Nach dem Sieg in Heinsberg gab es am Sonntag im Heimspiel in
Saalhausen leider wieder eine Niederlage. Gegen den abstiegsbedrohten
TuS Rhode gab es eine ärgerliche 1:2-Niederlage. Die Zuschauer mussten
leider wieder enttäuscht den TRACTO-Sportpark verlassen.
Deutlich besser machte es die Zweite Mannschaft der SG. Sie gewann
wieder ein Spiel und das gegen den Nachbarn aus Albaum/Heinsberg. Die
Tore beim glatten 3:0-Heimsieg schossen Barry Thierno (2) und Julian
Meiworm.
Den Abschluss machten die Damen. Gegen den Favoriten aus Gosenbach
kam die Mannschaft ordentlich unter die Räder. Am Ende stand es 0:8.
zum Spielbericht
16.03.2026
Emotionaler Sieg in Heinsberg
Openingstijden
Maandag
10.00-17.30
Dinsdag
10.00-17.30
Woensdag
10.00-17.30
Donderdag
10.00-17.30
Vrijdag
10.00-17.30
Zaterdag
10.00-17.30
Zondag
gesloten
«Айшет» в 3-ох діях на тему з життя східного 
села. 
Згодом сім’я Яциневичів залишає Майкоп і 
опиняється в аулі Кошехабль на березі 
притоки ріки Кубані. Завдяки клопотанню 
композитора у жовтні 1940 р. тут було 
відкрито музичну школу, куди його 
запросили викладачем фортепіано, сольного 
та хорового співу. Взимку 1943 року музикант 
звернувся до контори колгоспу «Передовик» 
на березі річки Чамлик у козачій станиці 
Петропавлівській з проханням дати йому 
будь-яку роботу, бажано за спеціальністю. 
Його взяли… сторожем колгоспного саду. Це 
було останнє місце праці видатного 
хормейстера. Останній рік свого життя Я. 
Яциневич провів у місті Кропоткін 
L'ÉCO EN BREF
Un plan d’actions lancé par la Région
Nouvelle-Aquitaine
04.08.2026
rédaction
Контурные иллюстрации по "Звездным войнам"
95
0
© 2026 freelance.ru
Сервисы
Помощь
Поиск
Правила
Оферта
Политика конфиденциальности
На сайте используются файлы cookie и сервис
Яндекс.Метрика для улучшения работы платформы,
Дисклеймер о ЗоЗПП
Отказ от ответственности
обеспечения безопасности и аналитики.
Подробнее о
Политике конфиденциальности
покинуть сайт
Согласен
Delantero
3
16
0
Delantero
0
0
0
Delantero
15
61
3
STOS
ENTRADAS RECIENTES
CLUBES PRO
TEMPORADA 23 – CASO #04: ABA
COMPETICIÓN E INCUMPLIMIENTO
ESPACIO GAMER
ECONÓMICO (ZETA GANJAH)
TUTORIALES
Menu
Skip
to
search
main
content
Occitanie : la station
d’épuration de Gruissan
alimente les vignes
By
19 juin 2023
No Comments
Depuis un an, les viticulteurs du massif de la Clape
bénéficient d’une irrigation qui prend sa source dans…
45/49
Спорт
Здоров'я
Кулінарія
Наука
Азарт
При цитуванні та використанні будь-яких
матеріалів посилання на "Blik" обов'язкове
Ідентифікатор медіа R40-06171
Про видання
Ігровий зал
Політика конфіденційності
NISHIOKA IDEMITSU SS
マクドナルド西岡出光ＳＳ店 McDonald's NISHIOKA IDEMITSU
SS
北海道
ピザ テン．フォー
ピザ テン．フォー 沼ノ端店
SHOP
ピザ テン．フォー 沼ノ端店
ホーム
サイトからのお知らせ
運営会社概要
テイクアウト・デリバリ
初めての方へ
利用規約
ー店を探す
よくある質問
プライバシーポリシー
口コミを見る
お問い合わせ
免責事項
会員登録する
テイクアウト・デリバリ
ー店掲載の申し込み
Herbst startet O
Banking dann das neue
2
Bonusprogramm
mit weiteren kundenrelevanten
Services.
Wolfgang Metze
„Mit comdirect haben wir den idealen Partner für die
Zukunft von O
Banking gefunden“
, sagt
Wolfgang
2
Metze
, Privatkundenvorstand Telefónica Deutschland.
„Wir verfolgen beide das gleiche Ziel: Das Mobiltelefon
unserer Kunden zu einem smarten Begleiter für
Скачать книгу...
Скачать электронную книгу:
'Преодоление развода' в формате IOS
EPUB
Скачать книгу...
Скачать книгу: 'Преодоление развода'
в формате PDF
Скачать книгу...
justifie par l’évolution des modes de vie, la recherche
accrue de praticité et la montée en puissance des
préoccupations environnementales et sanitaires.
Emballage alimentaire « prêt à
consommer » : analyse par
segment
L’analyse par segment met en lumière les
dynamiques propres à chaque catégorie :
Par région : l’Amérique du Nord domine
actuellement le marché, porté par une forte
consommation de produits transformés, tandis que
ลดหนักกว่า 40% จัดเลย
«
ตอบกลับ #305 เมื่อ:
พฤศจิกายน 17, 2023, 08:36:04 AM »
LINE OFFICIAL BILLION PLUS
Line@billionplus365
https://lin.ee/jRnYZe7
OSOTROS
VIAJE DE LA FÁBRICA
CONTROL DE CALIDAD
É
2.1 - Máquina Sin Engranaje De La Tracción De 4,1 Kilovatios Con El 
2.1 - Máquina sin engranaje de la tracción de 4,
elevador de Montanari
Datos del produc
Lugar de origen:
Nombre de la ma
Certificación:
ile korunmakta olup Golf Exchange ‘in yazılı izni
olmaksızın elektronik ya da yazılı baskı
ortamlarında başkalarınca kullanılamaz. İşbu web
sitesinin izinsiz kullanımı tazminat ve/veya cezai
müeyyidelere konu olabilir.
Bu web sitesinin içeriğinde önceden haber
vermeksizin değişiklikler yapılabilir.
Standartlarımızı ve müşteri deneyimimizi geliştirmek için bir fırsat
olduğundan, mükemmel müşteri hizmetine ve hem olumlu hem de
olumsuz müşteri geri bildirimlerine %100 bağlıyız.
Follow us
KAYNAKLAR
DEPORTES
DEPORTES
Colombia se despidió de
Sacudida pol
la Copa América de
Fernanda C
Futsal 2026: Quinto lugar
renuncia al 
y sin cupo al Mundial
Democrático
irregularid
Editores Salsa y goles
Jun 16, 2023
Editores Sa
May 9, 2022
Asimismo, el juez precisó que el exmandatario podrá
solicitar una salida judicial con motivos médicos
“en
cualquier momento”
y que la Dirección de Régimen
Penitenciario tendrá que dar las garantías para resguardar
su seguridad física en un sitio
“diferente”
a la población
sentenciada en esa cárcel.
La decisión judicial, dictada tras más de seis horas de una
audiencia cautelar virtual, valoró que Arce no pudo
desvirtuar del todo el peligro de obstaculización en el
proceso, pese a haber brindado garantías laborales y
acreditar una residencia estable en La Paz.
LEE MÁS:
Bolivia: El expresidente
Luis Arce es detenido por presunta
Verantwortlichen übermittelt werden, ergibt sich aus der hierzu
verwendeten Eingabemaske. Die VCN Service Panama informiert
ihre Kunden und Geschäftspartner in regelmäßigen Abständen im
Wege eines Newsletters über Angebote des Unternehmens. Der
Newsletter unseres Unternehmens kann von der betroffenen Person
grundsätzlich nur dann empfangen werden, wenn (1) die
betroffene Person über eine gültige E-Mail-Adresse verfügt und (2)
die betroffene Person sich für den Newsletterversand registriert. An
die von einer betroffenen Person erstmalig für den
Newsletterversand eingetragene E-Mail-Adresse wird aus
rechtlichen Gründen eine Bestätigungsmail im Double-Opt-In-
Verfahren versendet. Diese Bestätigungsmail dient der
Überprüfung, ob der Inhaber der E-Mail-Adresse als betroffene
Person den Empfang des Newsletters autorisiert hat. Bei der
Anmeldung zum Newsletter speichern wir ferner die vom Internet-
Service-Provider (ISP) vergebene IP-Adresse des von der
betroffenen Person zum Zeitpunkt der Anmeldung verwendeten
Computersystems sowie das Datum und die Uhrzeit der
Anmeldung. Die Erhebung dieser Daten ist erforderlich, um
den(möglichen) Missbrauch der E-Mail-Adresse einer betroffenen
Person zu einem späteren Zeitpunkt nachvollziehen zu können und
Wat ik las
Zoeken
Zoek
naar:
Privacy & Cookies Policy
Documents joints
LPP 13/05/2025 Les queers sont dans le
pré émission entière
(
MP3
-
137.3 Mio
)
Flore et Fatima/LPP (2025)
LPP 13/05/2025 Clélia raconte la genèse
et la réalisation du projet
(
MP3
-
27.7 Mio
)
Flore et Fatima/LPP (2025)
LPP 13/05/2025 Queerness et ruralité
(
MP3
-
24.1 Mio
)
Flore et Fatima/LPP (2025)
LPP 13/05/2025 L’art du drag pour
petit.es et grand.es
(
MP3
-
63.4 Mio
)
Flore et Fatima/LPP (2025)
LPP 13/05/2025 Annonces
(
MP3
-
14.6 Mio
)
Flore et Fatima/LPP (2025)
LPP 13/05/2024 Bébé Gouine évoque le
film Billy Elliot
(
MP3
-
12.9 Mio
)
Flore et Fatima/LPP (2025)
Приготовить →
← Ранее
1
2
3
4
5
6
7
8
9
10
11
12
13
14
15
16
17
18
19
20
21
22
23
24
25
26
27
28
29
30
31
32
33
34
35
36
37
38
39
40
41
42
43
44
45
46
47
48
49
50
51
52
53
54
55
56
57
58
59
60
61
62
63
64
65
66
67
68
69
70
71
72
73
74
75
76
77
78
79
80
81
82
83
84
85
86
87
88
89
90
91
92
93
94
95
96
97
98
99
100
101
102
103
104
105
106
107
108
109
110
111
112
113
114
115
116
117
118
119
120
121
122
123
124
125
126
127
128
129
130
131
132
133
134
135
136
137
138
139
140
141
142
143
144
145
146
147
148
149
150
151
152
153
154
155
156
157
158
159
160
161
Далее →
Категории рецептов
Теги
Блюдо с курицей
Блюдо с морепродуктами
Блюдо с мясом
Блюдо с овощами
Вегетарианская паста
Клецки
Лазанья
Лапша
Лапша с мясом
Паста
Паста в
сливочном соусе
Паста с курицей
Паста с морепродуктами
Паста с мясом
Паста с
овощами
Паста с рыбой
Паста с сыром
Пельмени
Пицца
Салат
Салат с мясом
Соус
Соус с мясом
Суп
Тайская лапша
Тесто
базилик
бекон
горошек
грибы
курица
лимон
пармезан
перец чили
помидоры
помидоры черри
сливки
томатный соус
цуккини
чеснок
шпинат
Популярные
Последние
-------
### Your goal
State how many lines in the items above contain the word "yazılı". Reply with the number alone.

### Response to this exercise
2